I recommend his life & death

to all those

capable of it.

from Poems, self-published 1976


Considerations. V.

The hero seeks himself, a transformation,

yet fears, he’s the only one he is.

What has he? Only what he seeks to shed.

But in the crucible: will he remain?

For God is threat and evil nothingness.

Yet ludicrous his search if he comes out of it

another: the hero dying as at birth.
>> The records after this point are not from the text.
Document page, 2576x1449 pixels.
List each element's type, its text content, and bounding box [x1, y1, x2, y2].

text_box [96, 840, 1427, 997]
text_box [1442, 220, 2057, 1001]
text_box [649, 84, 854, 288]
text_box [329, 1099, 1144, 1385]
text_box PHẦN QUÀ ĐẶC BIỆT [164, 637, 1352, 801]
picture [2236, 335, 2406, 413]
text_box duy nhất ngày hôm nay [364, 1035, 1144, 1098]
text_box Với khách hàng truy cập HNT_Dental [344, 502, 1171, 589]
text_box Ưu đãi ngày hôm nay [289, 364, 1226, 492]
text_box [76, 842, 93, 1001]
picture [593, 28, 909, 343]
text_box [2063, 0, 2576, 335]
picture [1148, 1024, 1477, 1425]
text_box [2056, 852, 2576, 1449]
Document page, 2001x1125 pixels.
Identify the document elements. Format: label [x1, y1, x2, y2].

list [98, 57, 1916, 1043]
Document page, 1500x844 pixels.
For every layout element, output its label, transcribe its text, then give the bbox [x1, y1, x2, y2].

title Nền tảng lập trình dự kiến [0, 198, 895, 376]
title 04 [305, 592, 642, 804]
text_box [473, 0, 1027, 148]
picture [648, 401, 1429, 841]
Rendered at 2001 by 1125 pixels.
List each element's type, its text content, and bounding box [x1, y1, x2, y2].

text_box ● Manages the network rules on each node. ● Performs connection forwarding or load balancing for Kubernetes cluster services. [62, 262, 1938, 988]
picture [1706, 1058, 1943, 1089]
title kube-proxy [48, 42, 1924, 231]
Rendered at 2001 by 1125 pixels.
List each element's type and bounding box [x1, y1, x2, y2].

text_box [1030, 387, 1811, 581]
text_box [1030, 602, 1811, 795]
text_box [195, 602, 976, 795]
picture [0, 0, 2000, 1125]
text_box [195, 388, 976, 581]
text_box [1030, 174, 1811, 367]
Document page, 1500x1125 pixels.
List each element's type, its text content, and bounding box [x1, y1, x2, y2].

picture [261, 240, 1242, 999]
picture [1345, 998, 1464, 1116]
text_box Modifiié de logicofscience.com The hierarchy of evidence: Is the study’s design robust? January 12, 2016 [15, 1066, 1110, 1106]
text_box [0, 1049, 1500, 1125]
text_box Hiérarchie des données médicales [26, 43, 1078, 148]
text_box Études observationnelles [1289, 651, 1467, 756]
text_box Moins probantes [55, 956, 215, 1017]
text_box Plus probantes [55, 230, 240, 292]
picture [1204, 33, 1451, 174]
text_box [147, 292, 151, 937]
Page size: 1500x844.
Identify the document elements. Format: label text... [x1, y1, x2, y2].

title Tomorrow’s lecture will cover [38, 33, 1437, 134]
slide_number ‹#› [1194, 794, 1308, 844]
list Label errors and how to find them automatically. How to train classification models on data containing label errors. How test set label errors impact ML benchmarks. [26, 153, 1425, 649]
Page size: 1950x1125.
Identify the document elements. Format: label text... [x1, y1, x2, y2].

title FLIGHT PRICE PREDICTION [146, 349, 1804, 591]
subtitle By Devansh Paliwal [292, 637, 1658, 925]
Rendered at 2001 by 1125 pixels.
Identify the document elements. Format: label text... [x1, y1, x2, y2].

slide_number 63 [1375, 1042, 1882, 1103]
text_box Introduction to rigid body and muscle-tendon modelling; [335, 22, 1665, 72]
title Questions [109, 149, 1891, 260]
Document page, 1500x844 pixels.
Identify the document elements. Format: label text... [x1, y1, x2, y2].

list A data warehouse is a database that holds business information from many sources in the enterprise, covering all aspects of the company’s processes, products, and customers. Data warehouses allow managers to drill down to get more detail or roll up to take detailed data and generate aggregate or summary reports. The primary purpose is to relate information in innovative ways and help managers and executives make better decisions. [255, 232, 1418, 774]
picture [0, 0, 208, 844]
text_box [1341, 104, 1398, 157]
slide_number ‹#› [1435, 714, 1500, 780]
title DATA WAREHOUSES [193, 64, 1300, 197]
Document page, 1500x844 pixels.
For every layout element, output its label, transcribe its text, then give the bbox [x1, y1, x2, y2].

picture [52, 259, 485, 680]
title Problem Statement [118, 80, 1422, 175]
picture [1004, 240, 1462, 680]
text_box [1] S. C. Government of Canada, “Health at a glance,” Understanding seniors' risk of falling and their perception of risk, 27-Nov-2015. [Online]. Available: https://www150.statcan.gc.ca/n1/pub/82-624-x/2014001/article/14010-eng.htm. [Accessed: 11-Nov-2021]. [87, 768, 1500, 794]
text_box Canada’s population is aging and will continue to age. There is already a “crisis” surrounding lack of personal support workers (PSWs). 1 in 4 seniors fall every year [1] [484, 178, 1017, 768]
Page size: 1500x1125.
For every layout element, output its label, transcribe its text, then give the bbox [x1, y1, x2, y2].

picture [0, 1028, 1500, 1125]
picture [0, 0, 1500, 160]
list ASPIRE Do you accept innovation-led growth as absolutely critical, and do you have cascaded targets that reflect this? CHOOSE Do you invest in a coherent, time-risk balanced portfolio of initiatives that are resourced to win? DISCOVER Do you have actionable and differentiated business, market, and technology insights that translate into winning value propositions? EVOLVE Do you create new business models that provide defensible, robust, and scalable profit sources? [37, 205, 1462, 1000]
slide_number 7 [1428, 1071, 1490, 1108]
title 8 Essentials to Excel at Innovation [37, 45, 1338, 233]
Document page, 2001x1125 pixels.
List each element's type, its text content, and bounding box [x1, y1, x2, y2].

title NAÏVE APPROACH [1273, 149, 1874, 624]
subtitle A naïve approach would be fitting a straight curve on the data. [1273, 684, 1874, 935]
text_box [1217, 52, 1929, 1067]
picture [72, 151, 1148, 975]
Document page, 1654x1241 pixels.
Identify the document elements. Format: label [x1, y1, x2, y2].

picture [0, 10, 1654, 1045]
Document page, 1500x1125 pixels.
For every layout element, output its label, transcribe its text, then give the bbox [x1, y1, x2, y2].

A life spent for a change of clothing

and at the end one is at best and worst redressed.

Or caught at the annihilation

with one arm in a sleeve

the jacket noway better than the one one struggled out of.

from Tyuonyi, 1988, issue 4


Thanksgiving (1974)

The tenderness of love is extraordinary

in that in silent ardour it embraces this one

& this one’s body, her body, she, in one

her smile, her way of moving, speech, her thought

in flesh, & in her flesh herself, so holds

the other, other in her smile, her way of moving, speech, her thought

no longer other but her own true self

in love & loved at one embraced

& known.

from Poems, City Lights 1977


languages, any language seemed to me

so treacherous a code, every word

an alien vibration, world in itself,

about several nuclei indefinable,

that my phrases,

uttered in an access of muscular euphoria,

would instantly float away, silver

shivers receding

into the sea of air, their meaning all but

unseizable, nowise

anything

I might mean:

so that I have been reduced

to an essential muteness,

emptymindedly watching

my sentences

bubble away.

from Poems, City Lights 1977


Self-taught

When I dug down

through the turf of his face

I found a topsoil thicker & blacker

than I had expected

& full of junk, cokebottles, a bicycle frame, old

shoeleather, even

the giant iron hoops off old wagon wheels,

no longer there, but

soon hit groundwater, whereupon

almost immediately, I came upon

the sea,

the self-same sea,

the sea-green sea,

& slipped away in sheaths of color endlessly.